Using a pre-built video transcoding solution
A lot of cloud providers, particularly CDN providers, offer some form of video streaming service, that takes care of transcoding and serving videos for you. These can seem like easy, convenient solutions - which to be fair, they are - but they have specific advantages and disadvantages, and you should consider carefully if they suit your use case.
Advantages
Ease of deployment
Since you don't have to do any development, getting your site to support user uploaded videos (or other video content) is a lot faster and easier using a pre-built solution.
Low likelihood of bugs
When making your own transcoding solution, there's always the risk of having weird bugs here and there.
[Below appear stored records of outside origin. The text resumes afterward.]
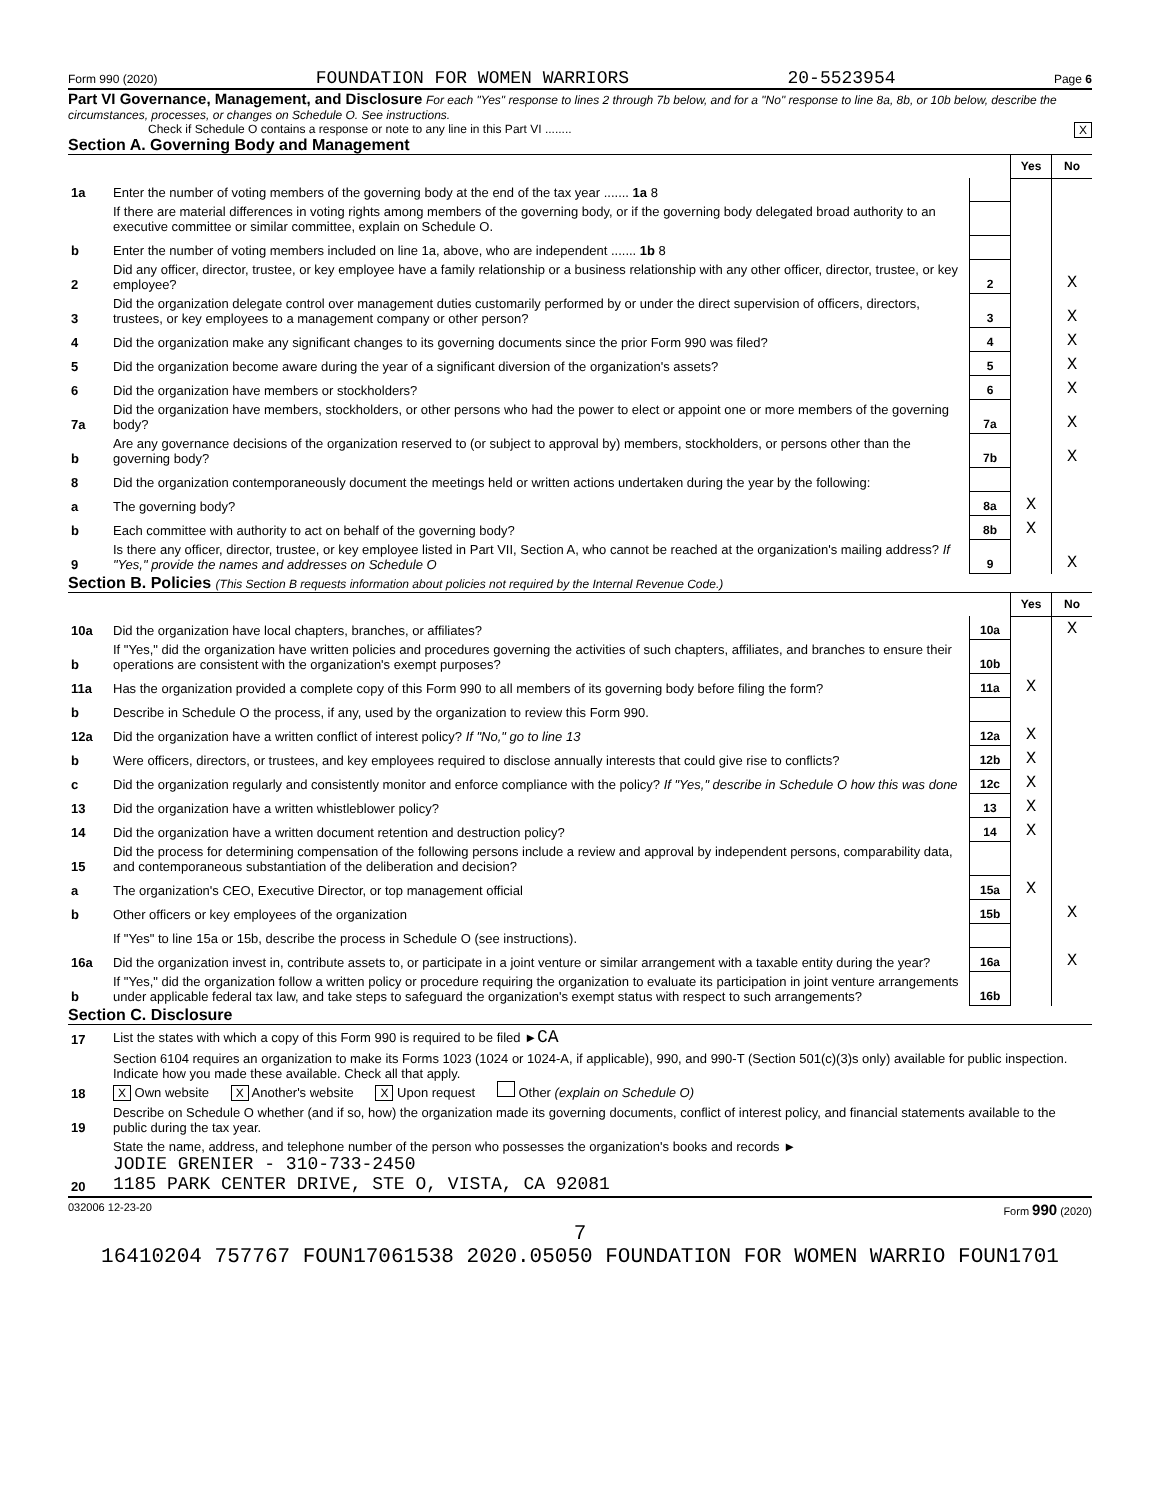Form 990 (2020) FOUNDATION FOR WOMEN WARRIORS 20-5523954 Page 6
Part VI Governance, Management, and Disclosure For each "Yes" response to lines 2 through 7b below, and for a "No" response to line 8a, 8b, or 10b below, describe the circumstances, processes, or changes on Schedule O. See instructions.
Check if Schedule O contains a response or note to any line in this Part VI ........ X
Section A. Governing Body and Management
| | | | Yes | No |
| 1a | Enter the number of voting members of the governing body at the end of the tax year ....... 1a 8 | | | |
| | If there are material differences in voting rights among members of the governing body, or if the governing body delegated broad authority to an executive committee or similar committee, explain on Schedule O. | | | |
| b | Enter the number of voting members included on line 1a, above, who are independent ....... 1b 8 | | | |
| 2 | Did any officer, director, trustee, or key employee have a family relationship or a business relationship with any other officer, director, trustee, or key employee? | 2 | | X |
| 3 | Did the organization delegate control over management duties customarily performed by or under the direct supervision of officers, directors, trustees, or key employees to a management company or other person? | 3 | | X |
| 4 | Did the organization make any significant changes to its governing documents since the prior Form 990 was filed? | 4 | | X |
| 5 | Did the organization become aware during the year of a significant diversion of the organization's assets? | 5 | | X |
| 6 | Did the organization have members or stockholders? | 6 | | X |
| 7a | Did the organization have members, stockholders, or other persons who had the power to elect or appoint one or more members of the governing body? | 7a | | X |
| b | Are any governance decisions of the organization reserved to (or subject to approval by) members, stockholders, or persons other than the governing body? | 7b | | X |
| 8 | Did the organization contemporaneously document the meetings held or written actions undertaken during the year by the following: | | | |
| a | The governing body? | 8a | X | |
| b | Each committee with authority to act on behalf of the governing body? | 8b | X | |
| 9 | Is there any officer, director, trustee, or key employee listed in Part VII, Section A, who cannot be reached at the organization's mailing address? If "Yes," provide the names and addresses on Schedule O | 9 | | X |
Section B. Policies (This Section B requests information about policies not required by the Internal Revenue Code.)
| | | | Yes | No |
| 10a | Did the organization have local chapters, branches, or affiliates? | 10a | | X |
| b | If "Yes," did the organization have written policies and procedures governing the activities of such chapters, affiliates, and branches to ensure their operations are consistent with the organization's exempt purposes? | 10b | | |
| 11a | Has the organization provided a complete copy of this Form 990 to all members of its governing body before filing the form? | 11a | X | |
| b | Describe in Schedule O the process, if any, used by the organization to review this Form 990. | | | |
| 12a | Did the organization have a written conflict of interest policy? If "No," go to line 13 | 12a | X | |
| b | Were officers, directors, or trustees, and key employees required to disclose annually interests that could give rise to conflicts? | 12b | X | |
| c | Did the organization regularly and consistently monitor and enforce compliance with the policy? If "Yes," describe in Schedule O how this was done | 12c | X | |
| 13 | Did the organization have a written whistleblower policy? | 13 | X | |
| 14 | Did the organization have a written document retention and destruction policy? | 14 | X | |
| 15 | Did the process for determining compensation of the following persons include a review and approval by independent persons, comparability data, and contemporaneous substantiation of the deliberation and decision? | | | |
| a | The organization's CEO, Executive Director, or top management official | 15a | X | |
| b | Other officers or key employees of the organization | 15b | | X |
| | If "Yes" to line 15a or 15b, describe the process in Schedule O (see instructions). | | | |
| 16a | Did the organization invest in, contribute assets to, or participate in a joint venture or similar arrangement with a taxable entity during the year? | 16a | | X |
| b | If "Yes," did the organization follow a written policy or procedure requiring the organization to evaluate its participation in joint venture arrangements under applicable federal tax law, and take steps to safeguard the organization's exempt status with respect to such arrangements? | 16b | | |
Section C. Disclosure
| 17 | List the states with which a copy of this Form 990 is required to be filed ► CA |
| 18 | Section 6104 requires an organization to make its Forms 1023 (1024 or 1024-A, if applicable), 990, and 990-T (Section 501(c)(3)s only) available for public inspection. Indicate how you made these available. Check all that apply. X Own website X Another's website X Upon request Other (explain on Schedule O) |
| 19 | Describe on Schedule O whether (and if so, how) the organization made its governing documents, conflict of interest policy, and financial statements available to the public during the tax year. |
| 20 | State the name, address, and telephone number of the person who possesses the organization's books and records ► JODIE GRENIER - 310-733-2450 1185 PARK CENTER DRIVE, STE O, VISTA, CA 92081 |
032006 12-23-20 Form 990 (2020)
7
16410204 757767 FOUN17061538 2020.05050 FOUNDATION FOR WOMEN WARRIO FOUN1701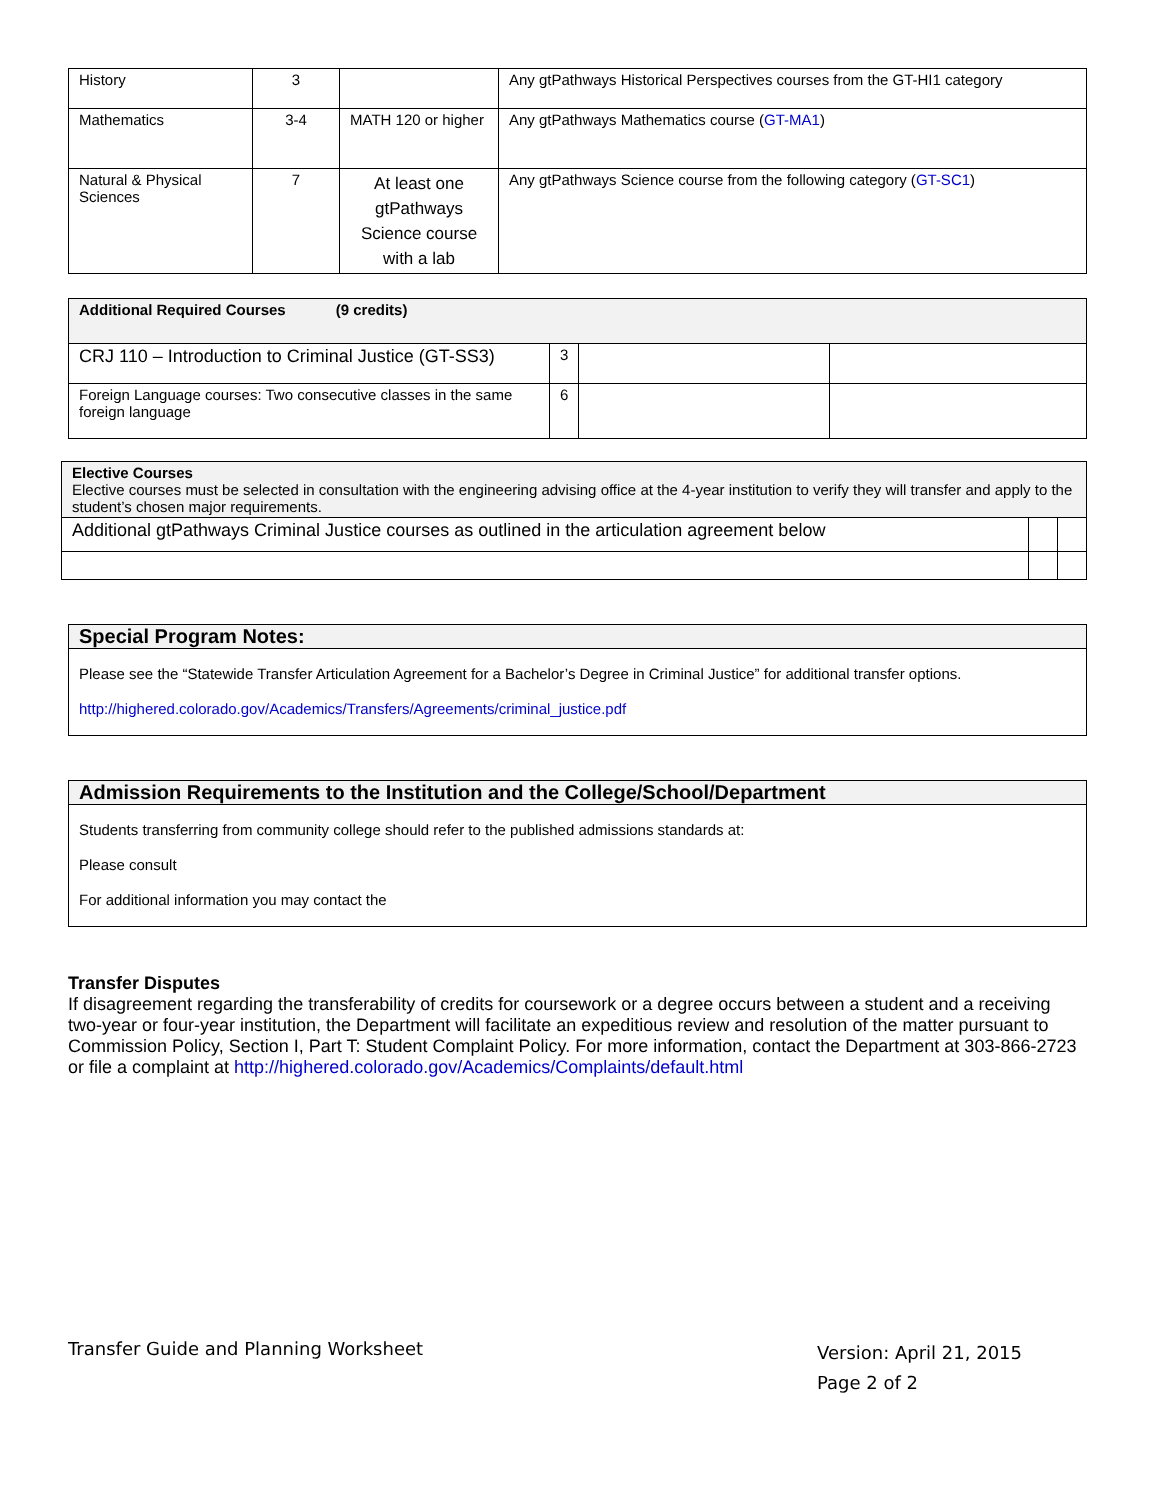| History | 3 | | Any gtPathways Historical Perspectives courses from the GT-HI1 category |
| Mathematics | 3-4 | MATH 120 or higher | Any gtPathways Mathematics course ( GT-MA1 ) |
| Natural & Physical Sciences | 7 | At least one gtPathways Science course with a lab | Any gtPathways Science course from the following category ( GT-SC1 ) |
| Additional Required Courses (9 credits) | | | |
| --- | --- | --- | --- |
| CRJ 110 – Introduction to Criminal Justice (GT-SS3) | 3 | | |
| Foreign Language courses: Two consecutive classes in the same foreign language | 6 | | |
| Elective Courses Elective courses must be selected in consultation with the engineering advising office at the 4-year institution to verify they will transfer and apply to the student’s chosen major requirements. | | |
| Additional gtPathways Criminal Justice courses as outlined in the articulation agreement below | | |
Special Program Notes:
Please see the “Statewide Transfer Articulation Agreement for a Bachelor’s Degree in Criminal Justice” for additional transfer options.
http://highered.colorado.gov/Academics/Transfers/Agreements/criminal_justice.pdf
Admission Requirements to the Institution and the College/School/Department
Students transferring from community college should refer to the published admissions standards at:
Please consult
For additional information you may contact the
Transfer Disputes
If disagreement regarding the transferability of credits for coursework or a degree occurs between a student and a receiving two-year or four-year institution, the Department will facilitate an expeditious review and resolution of the matter pursuant to Commission Policy, Section I, Part T: Student Complaint Policy. For more information, contact the Department at 303-866-2723 or file a complaint at http://highered.colorado.gov/Academics/Complaints/default.html
Transfer Guide and Planning Worksheet
Version: April 21, 2015
Page 2 of 2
The pre-built solutions are generally designed by large teams, and have many different customers, so they're going to have been rigorously tested and will be unlikely to give you much trouble in terms of bugs or errors.
Can be a lot cheaper than a dedicated transcoding service
Some providers have fairly cheap offerings, and/or do not charge you for video transcoding and instead only charge for storage and CDN bandwidth, which is a major cost reduction for most use cases (the only time it wouldn't be a cost saving is if you plan on having very few video transcoding tasks, but for videos to be viewed in huge numbers).
Disadvantages
Lack of configuration choices and control, lower quality
Depending on your use case, a pre-built video transcoding solution might not have the options you need it to have (for instance, it might only support a certain set of resolutions and not any others).
In addition, many prebuilt solutions don't give you that much control over how videos are transcoded. This can be problematic if you need videos to be to a particular quality standard, or you want them to be small in filesize but not low in quality, neither of which prebuilt solutions are generally aimed at.
Can be more costly in the long run in some use cases
As most prebuilt solutions don't let you customise the encoding or other options too much, you'll often end up with videos that are larger in filesize than they could be, resulting in higher bandwidth costs.
In many cases, this isn't likely to be a big enough difference to make expensive transcoding worthwhile, but if you're only teanscoding small numbers of videos and expecting very large view counts, it can be worth using a dedicated transcoding service to obtain smaller videos for the same quality and thus reduce the bandwidth costs.